If I screw things up, just start over with the raw file. Of course that is a simpleton workflow I suppose.
Also the recommended one. Retakes may be possible with a home producer, but the grownups frown on it—sometimes to the point of never calling you back.
Anyone who is making 6-hour podcasts should be shot!
The joke is they don't need a microphone since they're only entertaining themselves. Their equipment lists can be really affordable.
.wav is the .tiff of the audio world?
Not exactly. WAV doesn't have a million user options nobody ever uses.
At a high-level, what are the "standards for audio books"? (Not sure I follow what that means...)
They seem simple.
They run smack into recording device problems. Home recording microphones typically record at low volume. That's to keep you out of trouble since high volume and overload is immediately fatal. However, low volume recording is a time bomb. It puts your voice close to the microphone noise level.
This is a noise example. It's a tiny sound mixer I designed a built using early, poor electronics.
http://kozco.com/tech/audacity/clips/No ... ophone.mp3
In that example, the background noise volume is -46dB. That's much
too loud. It needs to be at least -60dB and preferably quieter to pass ACX conformance.
All microphones and microphone systems make that fffffffff background sound, some more than others. It's a juggling act. In addition, the type of noise can be important. It's possible to have ocean waves and a baby screaming on a jet to be the same technical volume........
I'm shy, but we can talk if I ever get it done!
Post the internet address so we can hear the work. You can post sound on the forum, too, but you can only post 10 seconds stereo and 20 seconds mono. I wrote a forum test clip format.
http://www.kozco.com/tech/audacity/Test ... _Clip.html
Yeah, there is an endless supply of "crap" on the Internet... (All the better for me if I can produce *quality* and differentiate myself with quality content!)
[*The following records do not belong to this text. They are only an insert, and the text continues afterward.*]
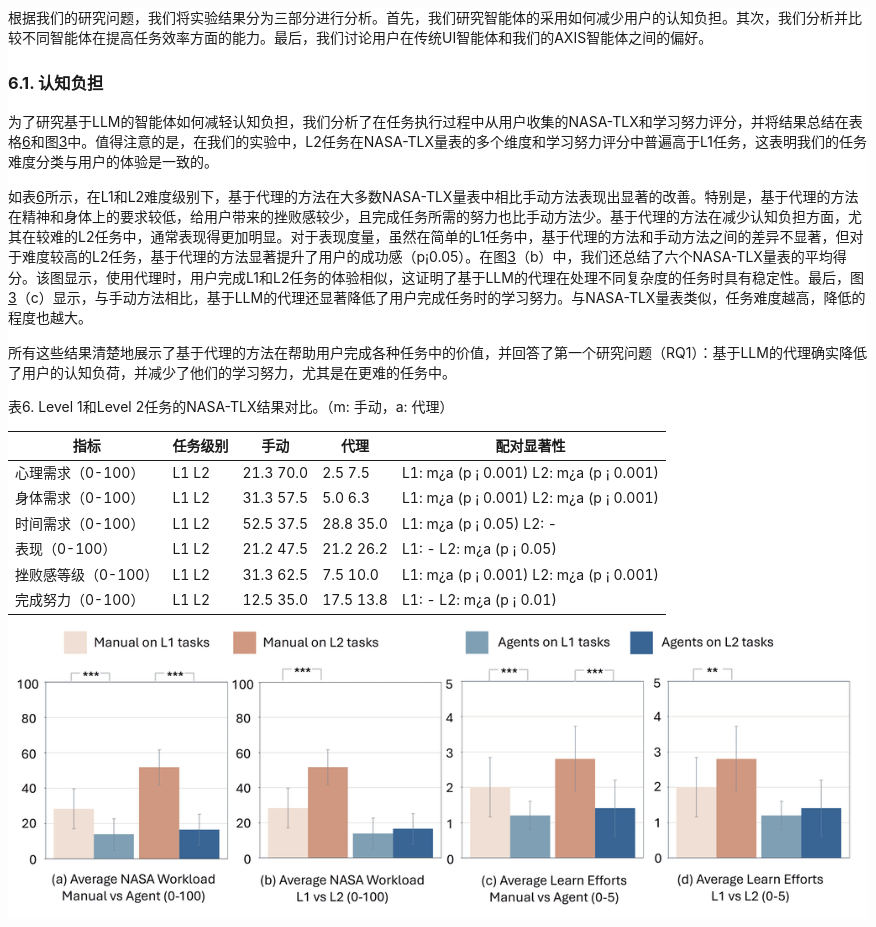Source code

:根据我们的研究问题，我们将实验结果分为三部分进行分析。首先，我们研究智能体的采用如何减少用户的认知负担。其次，我们分析并比较不同智能体在提高任务效率方面的能力。最后，我们讨论用户在传统UI智能体和我们的AXIS智能体之间的偏好。

### 6.1\. 认知负担

为了研究基于LLM的智能体如何减轻认知负担，我们分析了在任务执行过程中从用户收集的NASA-TLX和学习努力评分，并将结果总结在表格[6](https://arxiv.org/html/2409.17140v1#S6.T6 "Table 6 ‣ 6.1\. Cognitive load ‣ 6\. Results ‣ Turn Every Application into an Agent: Towards Efficient Human-Agent-Computer Interaction with API-First LLM-Based Agents")和图[3](https://arxiv.org/html/2409.17140v1#S6.F3 "Figure 3 ‣ 6.1\. Cognitive load ‣ 6\. Results ‣ Turn Every Application into an Agent: Towards Efficient Human-Agent-Computer Interaction with API-First LLM-Based Agents")中。值得注意的是，在我们的实验中，L2任务在NASA-TLX量表的多个维度和学习努力评分中普遍高于L1任务，这表明我们的任务难度分类与用户的体验是一致的。

如表[6](https://arxiv.org/html/2409.17140v1#S6.T6 "Table 6 ‣ 6.1\. Cognitive load ‣ 6\. Results ‣ Turn Every Application into an Agent: Towards Efficient Human-Agent-Computer Interaction with API-First LLM-Based Agents")所示，在L1和L2难度级别下，基于代理的方法在大多数NASA-TLX量表中相比手动方法表现出显著的改善。特别是，基于代理的方法在精神和身体上的要求较低，给用户带来的挫败感较少，且完成任务所需的努力也比手动方法少。基于代理的方法在减少认知负担方面，尤其在较难的L2任务中，通常表现得更加明显。对于表现度量，虽然在简单的L1任务中，基于代理的方法和手动方法之间的差异不显著，但对于难度较高的L2任务，基于代理的方法显著提升了用户的成功感（p¡0.05）。在图[3](https://arxiv.org/html/2409.17140v1#S6.F3 "Figure 3 ‣ 6.1\. Cognitive load ‣ 6\. Results ‣ Turn Every Application into an Agent: Towards Efficient Human-Agent-Computer Interaction with API-First LLM-Based Agents")（b）中，我们还总结了六个NASA-TLX量表的平均得分。该图显示，使用代理时，用户完成L1和L2任务的体验相似，这证明了基于LLM的代理在处理不同复杂度的任务时具有稳定性。最后，图[3](https://arxiv.org/html/2409.17140v1#S6.F3 "Figure 3 ‣ 6.1\. Cognitive load ‣ 6\. Results ‣ Turn Every Application into an Agent: Towards Efficient Human-Agent-Computer Interaction with API-First LLM-Based Agents")（c）显示，与手动方法相比，基于LLM的代理还显著降低了用户完成任务时的学习努力。与NASA-TLX量表类似，任务难度越高，降低的程度也越大。

所有这些结果清楚地展示了基于代理的方法在帮助用户完成各种任务中的价值，并回答了第一个研究问题（RQ1）：基于LLM的代理确实降低了用户的认知负荷，并减少了他们的学习努力，尤其是在更难的任务中。

表6\. Level 1和Level 2任务的NASA-TLX结果对比。（m: 手动，a: 代理）

| 指标 | 任务级别 | 手动 | 代理 | 配对显著性 |
| --- | --- | --- | --- | --- |
| 心理需求（0-100） | L1 L2 | 21.3 70.0 | 2.5 7.5 | L1: m¿a (p ¡ 0.001) L2: m¿a (p ¡ 0.001) |
| 身体需求（0-100） | L1 L2 | 31.3 57.5 | 5.0 6.3 | L1: m¿a (p ¡ 0.001) L2: m¿a (p ¡ 0.001) |
| 时间需求（0-100） | L1 L2 | 52.5 37.5 | 28.8 35.0 | L1: m¿a (p ¡ 0.05) L2: - |
| 表现（0-100） | L1 L2 | 21.2 47.5 | 21.2 26.2 | L1: - L2: m¿a (p ¡ 0.05) |
| 挫败感等级（0-100） | L1 L2 | 31.3 62.5 | 7.5 10.0 | L1: m¿a (p ¡ 0.001) L2: m¿a (p ¡ 0.001) |
| 完成努力（0-100） | L1 L2 | 12.5 35.0 | 17.5 13.8 | L1: - L2: m¿a (p ¡ 0.01) |

![参见说明文字](img/5db69f974117c2541c72e73b1d07ab17.png)
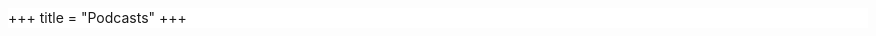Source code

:+++
title = "Podcasts"
+++

<iframe src="https://podcast.gabrielkaszewski.dev/" width="100%" height="100%" class="rounded-lg"></iframe>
But content is important. I follow a podcast whose audio is sometimes impossible to hear. But it's theatrically engaging.
And what about "broadcast standards"?
That tends to revolve around the behavior of the transmitter and audio system. No zero carrier (AM) overload—ever—and -60dB noise limit from the microphone system to the demodulator output, etc. I have to look up the distortion spec. FM and television are even wackier because they have intentional distortion (emphasis) you have to work around. Blast from the past.....
getting my gear set up so I can properly record.
The gear doesn't effectively matter if you have a quiet room.
The important part is what you don't see. That room has carpeting and Home Depot sound tiles on the walls and ceiling.